There has been huge investment in the gardens - some would say it is sheer lunacy to invest so much in a garden and that the Nuttery at the end of the garden is well named, but many of the most popular gardens visited today required massive outlay at their inception - Mount Stewart was said to be 'manured with money' and Ilnacullin required boatloads of soil and stone to be brought over from the mainland and employed 100 men for 3 years. But of course you don't need a money tree to have a spectacular garden, but if you want one on the scale of Ballintubbert, it helps. And while I don't mean to compare Ballintubbert with world famous gardens, it is a pleasure to have the opportunity to see a garden that may well some day be a jewel in the crown of Ireland's horticultural attractions, in its infancy.
The gardens, located between Athy and Stradbally, are private but are open to the public at weekends until the end of September. I did notice some exotic plants but the gardens are mainly classical and traditional in style, probably in keeping with the Georgian house which was originally a rectory and as a matter of interest was the home of actor John Hurd and the brithplace of poet Cecil Day Lewis, father of another actor - Daniel Day Lewis.
And if you are going to visit, be sure to take the long way round to the central gardens - through the wild garden and wooded walk where you pass the Oak and Holly God scuplture, past the Mount which is set up like a stage looking out on to the lawn, through the Orchard, into the Nuttery and back towards the house along the avenue of yews which leads directly to the sunken circular Lutyens garden, delaying gratification if you will.
The garden has limited facilities for visitors - there is no teashop or proper toilets - but there is a sort of gardener's 'outhouse' in the orchard if nature calls. Plant wise there was a guy called Gerry who has a garden centre in the town who had a plant stall at the car park and I got a few things. I'm not sure if he is there every weekend though.
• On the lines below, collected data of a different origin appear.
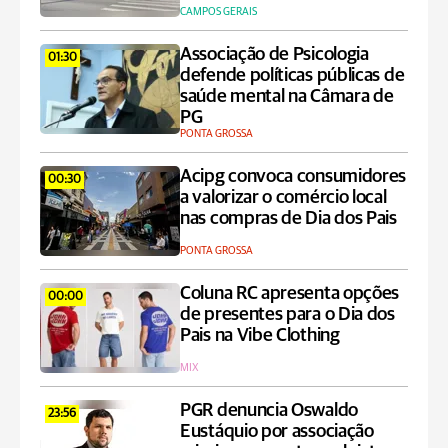
CAMPOS GERAIS
Associação de Psicologia
01:30
defende políticas públicas de
saúde mental na Câmara de
PG
PONTA GROSSA
Acipg convoca consumidores
00:30
a valorizar o comércio local
nas compras de Dia dos Pais
PONTA GROSSA
Coluna RC apresenta opções
00:00
de presentes para o Dia dos
Pais na Vibe Clothing
MIX
PGR denuncia Oswaldo
23:56
Eustáquio por associação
And here is a link to a map - the gardens are signposted from Athy by a green sign with a sunflower on it. The entrance is unassuming with white iron gates and stone pillars but the gardens, you might say, are certainly not!
I put up an Album of photos. I'm interested to hear what people think or if anyone decides to visit.
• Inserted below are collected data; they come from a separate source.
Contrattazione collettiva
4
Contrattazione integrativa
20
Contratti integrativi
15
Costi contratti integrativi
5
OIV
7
01 September 2010 13:41:14
Fly killing tobacco plant
I grew these from seed and noticed today there are loads and loads of dead insects on them. It must be that the flies are attracted to them and then get stuck on the leaves as they are a bit sticky. It is kind of ruining the look of them as they are about to burst into flower. I think I'll have to get the hose out as there are even more stuck to it since I took the photo.